I work at a small college. I love my job. I love getting to interact with students. I love being around people who have dedicated a good portion of their adult lives to learning and want to share that information with others. I love that both my wife and I work at institutions of higher learning and hope that fact makes an impression on our son that we value education.

But there’s one aspect of my job that I can’t stand. I absolutely despise it and have gone on a one-person crusade against it.

I hate when college students call me “sir.” Hate it. Look, I get it, they’re being polite and respectful and all that.
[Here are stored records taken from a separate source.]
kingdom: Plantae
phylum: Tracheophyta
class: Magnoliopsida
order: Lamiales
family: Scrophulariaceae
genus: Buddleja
But it’s entirely possible to be respectful without saying “sir.” Come in, shake my hand and be attentive while we’re talking – that’s respectful. I don’t need the added “sir” thrown in there. I'm not that formal.

Every time a student calls me “sir” I do two things. First, I tell them I’m not that old. They usually laugh sheepishly and apologize and say they were trying to be polite. Then I tell them in about 15 years when some college student calls them “sir” or “ma’am” they’re going to feel old and also think back to this meeting and say “that guy was right, I do feel old. That’s not cool at all.” Invariably, they’ll forget this and the next time they walk in to my office, they’ll call me “sir.” I tell them “I know we’ve gone over this before, you know you’re not supposed to be calling me sir.” They laugh, I smile and we move on.

If it were completely up to me, I’d have every student who comes in to my office to call me “Luke.” It’s the name I was given and I imagine that’s what my parents wanted people to call me. Having students call me that would be, in a way, respectful to my parents’ wishes. But I understand that probably won’t go over with the powers that be. I begrudgingly accept “Mr. Luke” as a title though I really don’t like it.

I realize by writing this there’s about a 100% chance of people I know who read this calling me “sir” just to mess with me. But if it’s really about respect, you’ll respect my wishes and call me what I want to be called, “Luke the Magnificent.”